== What to do ==
Only the lines of the data below from the one with "in the top-left." through the one with "[00:03.003]" are wanted. Repeat them exactly.
(Supplied information Opens)
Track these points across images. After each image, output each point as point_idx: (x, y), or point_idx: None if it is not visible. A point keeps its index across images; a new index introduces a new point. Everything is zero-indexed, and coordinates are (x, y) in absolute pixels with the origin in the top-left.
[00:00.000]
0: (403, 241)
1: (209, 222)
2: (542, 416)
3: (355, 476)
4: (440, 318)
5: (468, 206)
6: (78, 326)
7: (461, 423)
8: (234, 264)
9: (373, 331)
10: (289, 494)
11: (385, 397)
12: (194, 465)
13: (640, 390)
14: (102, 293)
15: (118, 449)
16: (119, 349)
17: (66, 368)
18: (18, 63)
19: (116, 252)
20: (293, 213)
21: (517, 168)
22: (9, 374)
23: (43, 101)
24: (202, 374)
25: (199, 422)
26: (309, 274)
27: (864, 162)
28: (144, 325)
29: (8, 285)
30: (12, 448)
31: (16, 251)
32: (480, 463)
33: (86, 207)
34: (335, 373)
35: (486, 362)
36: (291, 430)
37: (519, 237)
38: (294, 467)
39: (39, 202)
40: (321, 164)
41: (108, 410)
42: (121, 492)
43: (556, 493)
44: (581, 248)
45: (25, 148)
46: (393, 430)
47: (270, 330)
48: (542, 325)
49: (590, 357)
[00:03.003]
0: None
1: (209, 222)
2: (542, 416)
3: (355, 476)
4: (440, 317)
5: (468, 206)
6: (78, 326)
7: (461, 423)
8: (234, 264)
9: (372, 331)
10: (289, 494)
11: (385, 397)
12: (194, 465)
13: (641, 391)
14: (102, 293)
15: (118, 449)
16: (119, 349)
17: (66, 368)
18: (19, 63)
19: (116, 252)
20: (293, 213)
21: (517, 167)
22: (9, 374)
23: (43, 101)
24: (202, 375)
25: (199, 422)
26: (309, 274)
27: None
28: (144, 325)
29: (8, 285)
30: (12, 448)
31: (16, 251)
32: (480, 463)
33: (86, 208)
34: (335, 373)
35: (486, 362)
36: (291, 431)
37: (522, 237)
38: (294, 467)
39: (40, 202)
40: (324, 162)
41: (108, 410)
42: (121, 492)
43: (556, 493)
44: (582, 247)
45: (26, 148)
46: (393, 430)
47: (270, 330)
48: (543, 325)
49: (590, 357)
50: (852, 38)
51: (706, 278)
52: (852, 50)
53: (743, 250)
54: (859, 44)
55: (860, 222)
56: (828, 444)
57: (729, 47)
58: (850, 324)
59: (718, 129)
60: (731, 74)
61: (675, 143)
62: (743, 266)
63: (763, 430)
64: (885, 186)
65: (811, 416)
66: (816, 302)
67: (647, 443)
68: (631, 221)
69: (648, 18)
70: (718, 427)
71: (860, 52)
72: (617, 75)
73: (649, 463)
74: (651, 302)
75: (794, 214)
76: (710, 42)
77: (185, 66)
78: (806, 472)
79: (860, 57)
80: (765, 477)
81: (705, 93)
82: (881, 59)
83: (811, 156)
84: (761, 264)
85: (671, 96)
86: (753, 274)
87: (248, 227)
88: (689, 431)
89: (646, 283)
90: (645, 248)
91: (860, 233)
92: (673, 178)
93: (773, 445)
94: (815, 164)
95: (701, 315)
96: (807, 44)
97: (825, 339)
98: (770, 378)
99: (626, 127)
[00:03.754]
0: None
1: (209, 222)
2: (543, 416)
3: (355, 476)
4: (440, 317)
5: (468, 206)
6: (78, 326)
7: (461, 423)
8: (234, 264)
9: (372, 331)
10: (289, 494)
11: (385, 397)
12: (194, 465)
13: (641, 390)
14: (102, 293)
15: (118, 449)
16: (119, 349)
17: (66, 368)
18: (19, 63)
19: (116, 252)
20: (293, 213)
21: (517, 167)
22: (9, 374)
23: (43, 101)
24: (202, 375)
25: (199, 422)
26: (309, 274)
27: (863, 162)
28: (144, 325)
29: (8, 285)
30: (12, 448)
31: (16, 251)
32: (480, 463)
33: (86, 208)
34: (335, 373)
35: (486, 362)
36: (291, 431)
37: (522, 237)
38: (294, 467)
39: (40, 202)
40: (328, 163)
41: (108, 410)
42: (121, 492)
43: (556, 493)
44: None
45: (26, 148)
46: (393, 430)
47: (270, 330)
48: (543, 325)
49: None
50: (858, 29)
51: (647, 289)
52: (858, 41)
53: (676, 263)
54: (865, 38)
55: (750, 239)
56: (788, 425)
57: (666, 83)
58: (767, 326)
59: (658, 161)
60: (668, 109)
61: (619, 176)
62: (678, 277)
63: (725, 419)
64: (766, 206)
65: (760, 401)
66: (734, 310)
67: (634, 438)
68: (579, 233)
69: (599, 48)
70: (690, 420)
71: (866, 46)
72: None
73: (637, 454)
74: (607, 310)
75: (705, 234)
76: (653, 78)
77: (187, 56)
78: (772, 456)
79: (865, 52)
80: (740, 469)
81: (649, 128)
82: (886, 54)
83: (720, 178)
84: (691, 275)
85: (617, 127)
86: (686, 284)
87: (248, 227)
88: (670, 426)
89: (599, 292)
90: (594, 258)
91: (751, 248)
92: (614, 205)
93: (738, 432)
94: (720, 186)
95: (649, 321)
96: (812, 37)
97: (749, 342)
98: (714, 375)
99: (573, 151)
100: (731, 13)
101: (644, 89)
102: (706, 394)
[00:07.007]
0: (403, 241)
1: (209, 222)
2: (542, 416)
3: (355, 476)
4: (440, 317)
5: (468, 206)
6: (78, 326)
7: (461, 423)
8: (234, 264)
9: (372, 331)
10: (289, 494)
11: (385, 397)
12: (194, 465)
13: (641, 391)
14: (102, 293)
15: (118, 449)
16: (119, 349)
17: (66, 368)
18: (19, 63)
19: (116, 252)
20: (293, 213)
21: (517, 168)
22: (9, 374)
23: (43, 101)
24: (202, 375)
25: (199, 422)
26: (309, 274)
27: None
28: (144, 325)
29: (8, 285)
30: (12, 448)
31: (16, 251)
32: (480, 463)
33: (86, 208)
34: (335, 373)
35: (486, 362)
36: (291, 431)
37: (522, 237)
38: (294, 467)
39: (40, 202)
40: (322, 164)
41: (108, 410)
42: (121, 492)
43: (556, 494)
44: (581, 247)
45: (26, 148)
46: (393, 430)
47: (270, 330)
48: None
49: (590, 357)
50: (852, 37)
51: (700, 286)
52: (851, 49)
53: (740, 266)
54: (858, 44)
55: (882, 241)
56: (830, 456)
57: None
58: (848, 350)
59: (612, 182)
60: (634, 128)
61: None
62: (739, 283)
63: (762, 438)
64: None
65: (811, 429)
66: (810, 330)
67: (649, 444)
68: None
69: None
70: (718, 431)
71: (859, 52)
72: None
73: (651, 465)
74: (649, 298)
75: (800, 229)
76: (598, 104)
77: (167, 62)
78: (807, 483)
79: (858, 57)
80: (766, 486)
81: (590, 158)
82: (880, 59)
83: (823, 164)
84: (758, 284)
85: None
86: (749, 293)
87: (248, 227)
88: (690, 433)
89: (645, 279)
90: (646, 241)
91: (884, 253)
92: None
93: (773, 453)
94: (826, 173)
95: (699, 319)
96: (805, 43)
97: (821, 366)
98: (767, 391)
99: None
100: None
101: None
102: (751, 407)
(Supplied information Closes)
(Supplied information Opens)
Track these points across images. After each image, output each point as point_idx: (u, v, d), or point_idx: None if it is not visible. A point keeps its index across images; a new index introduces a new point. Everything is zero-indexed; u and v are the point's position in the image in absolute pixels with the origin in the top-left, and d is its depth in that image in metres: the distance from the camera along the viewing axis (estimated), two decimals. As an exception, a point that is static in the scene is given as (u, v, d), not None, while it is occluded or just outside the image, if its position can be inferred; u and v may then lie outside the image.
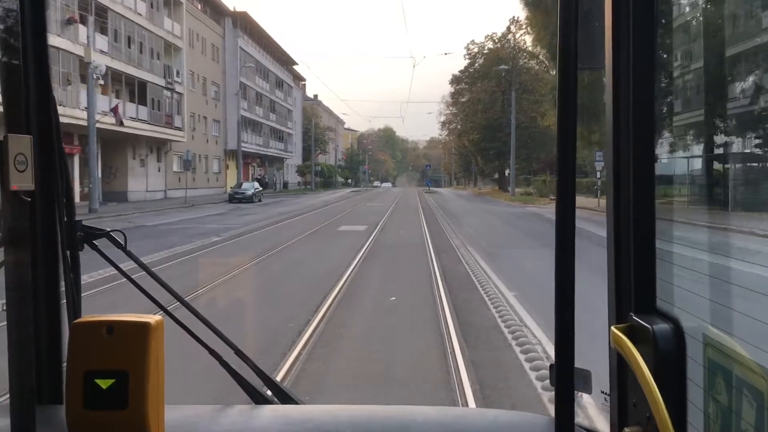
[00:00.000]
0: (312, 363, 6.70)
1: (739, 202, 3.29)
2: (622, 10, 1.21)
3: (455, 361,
(Supplied information Closes)
== Your response ==
Track these points across images. After each image, output each point as point_idx: (x, y), or point_idx: None if it is not visible. A point keeps its index across images; a new index introduces a new point. Everything is zero-indexed, and coordinates are (x, y) in absolute pixels with the origin in the top-left.
[00:00.000]
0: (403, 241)
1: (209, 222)
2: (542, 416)
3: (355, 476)
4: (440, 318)
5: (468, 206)
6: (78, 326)
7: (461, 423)
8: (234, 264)
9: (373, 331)
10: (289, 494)
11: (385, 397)
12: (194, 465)
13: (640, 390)
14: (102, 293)
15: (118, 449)
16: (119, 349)
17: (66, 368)
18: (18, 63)
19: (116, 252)
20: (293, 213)
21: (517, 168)
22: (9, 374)
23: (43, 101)
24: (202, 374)
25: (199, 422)
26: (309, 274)
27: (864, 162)
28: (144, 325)
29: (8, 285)
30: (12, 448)
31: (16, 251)
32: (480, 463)
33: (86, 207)
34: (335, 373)
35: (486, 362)
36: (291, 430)
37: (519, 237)
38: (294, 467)
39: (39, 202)
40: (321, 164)
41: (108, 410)
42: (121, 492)
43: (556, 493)
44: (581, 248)
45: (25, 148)
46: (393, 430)
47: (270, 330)
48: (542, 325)
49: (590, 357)
[00:03.003]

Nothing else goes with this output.